Swedish heavy metal band Sabaton composed the song "White Death" in honour of Häyhä, which was released in 2010 on their album Coat of Arms. Scottish black/thrash metal band Achren's three-song The White Death EP from 2014 is dedicated entirely to Häyhä, right down to the cover art. Japanese metal band To Mega Therion has made a song called "Simo Hayha", which appears on the 2015 Yog = Sothoth album.

In 2011, Philip Kaufman began filming HBO's Hemingway & Gellhorn (first airdate 28 May 2012), which features Martha Gellhorn (played by Nicole Kidman) reporting from Finland during the Winter War. In this section, Steven Wiig portrays Häyhä, leading a group of Finnish soldiers to shelter.
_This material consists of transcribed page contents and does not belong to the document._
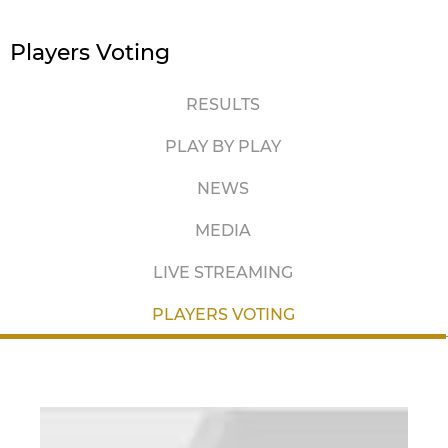
Players Voting
RESULTS
PLAY BY PLAY
NEWS
MEDIA
LIVE STREAMING
PLAYERS VOTING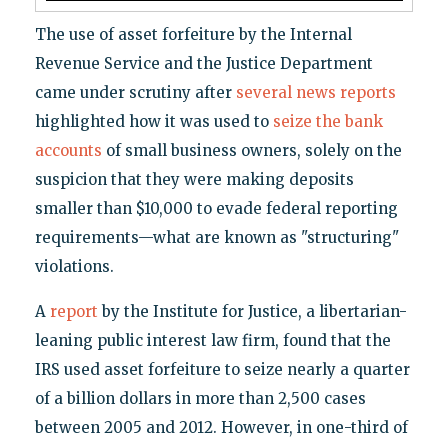
The use of asset forfeiture by the Internal
Revenue Service and the Justice Department
came under scrutiny after
several news reports
highlighted how it was used to
seize the bank
accounts
of small business owners, solely on the
suspicion that they were making deposits
smaller than $10,000 to evade federal reporting
requirements—what are known as "structuring"
violations.
A
report
by the Institute for Justice, a libertarian-
leaning public interest law firm, found that the
IRS used asset forfeiture to seize nearly a quarter
of a billion dollars in more than 2,500 cases
between 2005 and 2012. However, in one-third of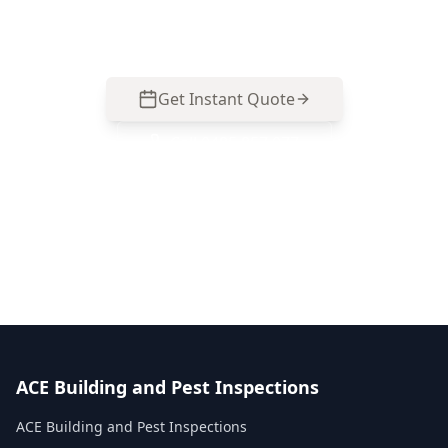
077.
Get Instant Quote
Call
0485 857 077
No obligation quote
Same day reports
Licensed inspectors
ACE Building and Pest Inspections
ACE Building and Pest Inspections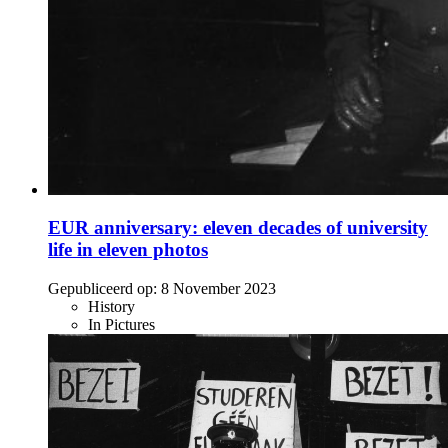
EUR anniversary: eleven decades of university
life in eleven photos
Gepubliceerd op:
8 November 2023
History
In Pictures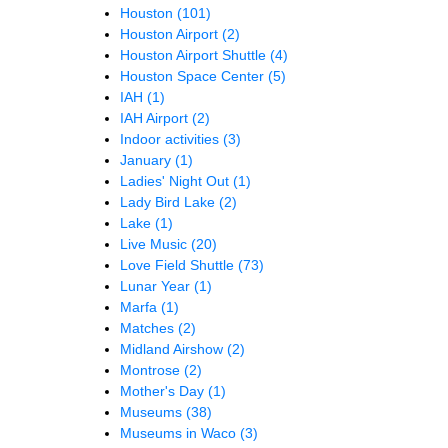
Houston
(101)
Houston Airport
(2)
Houston Airport Shuttle
(4)
Houston Space Center
(5)
IAH
(1)
IAH Airport
(2)
Indoor activities
(3)
January
(1)
Ladies' Night Out
(1)
Lady Bird Lake
(2)
Lake
(1)
Live Music
(20)
Love Field Shuttle
(73)
Lunar Year
(1)
Marfa
(1)
Matches
(2)
Midland Airshow
(2)
Montrose
(2)
Mother's Day
(1)
Museums
(38)
Museums in Waco
(3)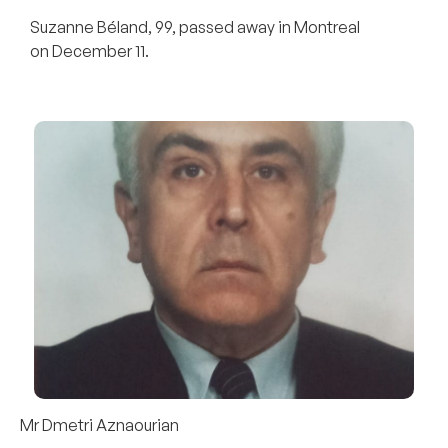
Suzanne Béland, 99, passed away in Montreal
on December 11.
Mr Dmetri Aznaourian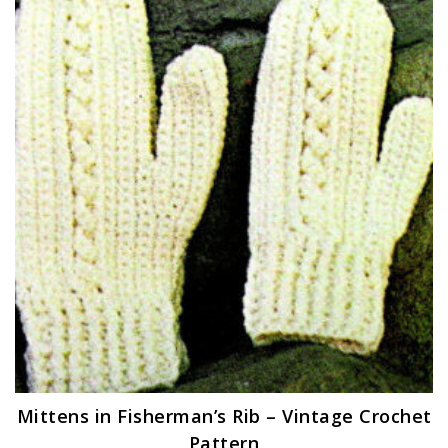
Mittens in Fisherman’s Rib – Vintage Crochet
Pattern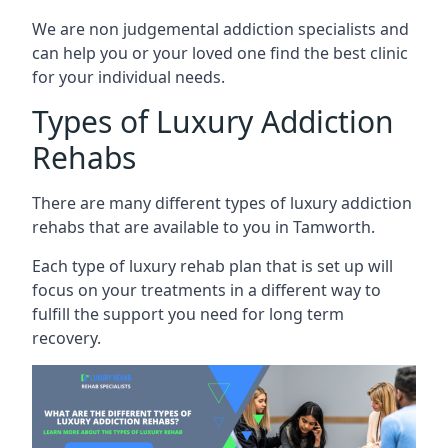
We are non judgemental addiction specialists and
can help you or your loved one find the best clinic
for your individual needs.
Types of Luxury Addiction
Rehabs
There are many different types of luxury addiction
rehabs that are available to you in Tamworth.
Each type of luxury rehab plan that is set up will
focus on your treatments in a different way to
fulfill the support you need for long term
recovery.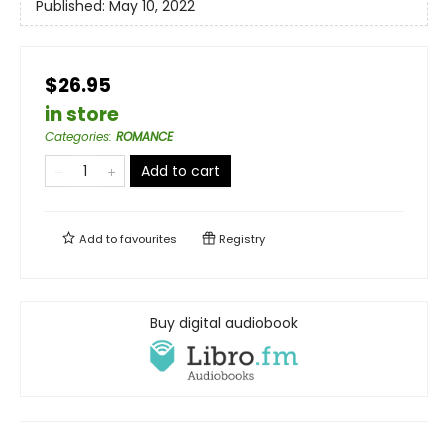
Published:
May 10, 2022
$26.95
in store
Categories
:
ROMANCE
Add to cart
Add to
favourites
Registry
Buy digital audiobook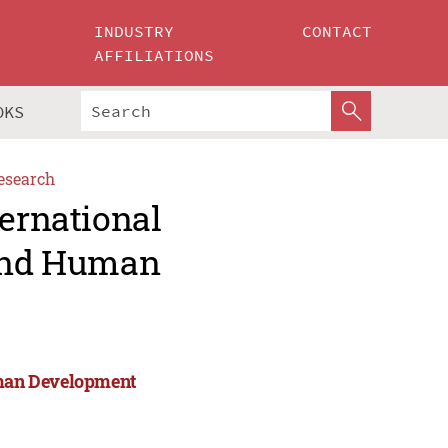
INDUSTRY
CONTACT
AFFILIATIONS
OKS
esearch
ternational
 and Human
Human Development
A film about Häyhä called The White Death, directed by David McElroy and written by James Poirier, has also been planned since 2017, but the progress of this production has remained unclear. In 2025, it was announced that director and screenwriter Toni Kurkimäki was working on a film about Häyhä, simply titled Häyhä, and Jarkko Lahti was cast as the title character. Filming is scheduled to begin in the North Savo and Kainuu regions in January 2027.

According to Jalmari Helander, who wrote and directed the script for the 2022 action film Sisu, and its 2025 sequel, the films are partly inspired by Häyhä's legendary reputation.

U.S. author Arna Bontemps Hemenway has written a short story about Häyhä, called "Wolves of Karelia", which was published in the August 2019 issue of The Atlantic magazine. Häyhä also appears in the 2024 novel Les Guerriers de l'hiver by Olivier Norek.

Häyhä's story has been adapted in two manga, in one called The White Witch (白い魔女, Shiroi Majo) by Nagakawa Naruki, the main character is named Simo Häyhä, but is female. He also appears in the manga Record of Ragnarok (終末のワルキューレ, Shūmatsu no Warukyūre) by Shinya Umemura and Takumi Fukui, in which he is depicted as a fighter for humanity.

"Red Baron vs. White Death", the ninth episode of the seventh season of Epic Rap Battles of History, which aired on 12 December 2025 on YouTube, featured Häyhä (played by Lloyd Ahlquist) battling another historical war legend, Manfred von Richthofen (played by Peter Shukoff), known as the "Red Baron".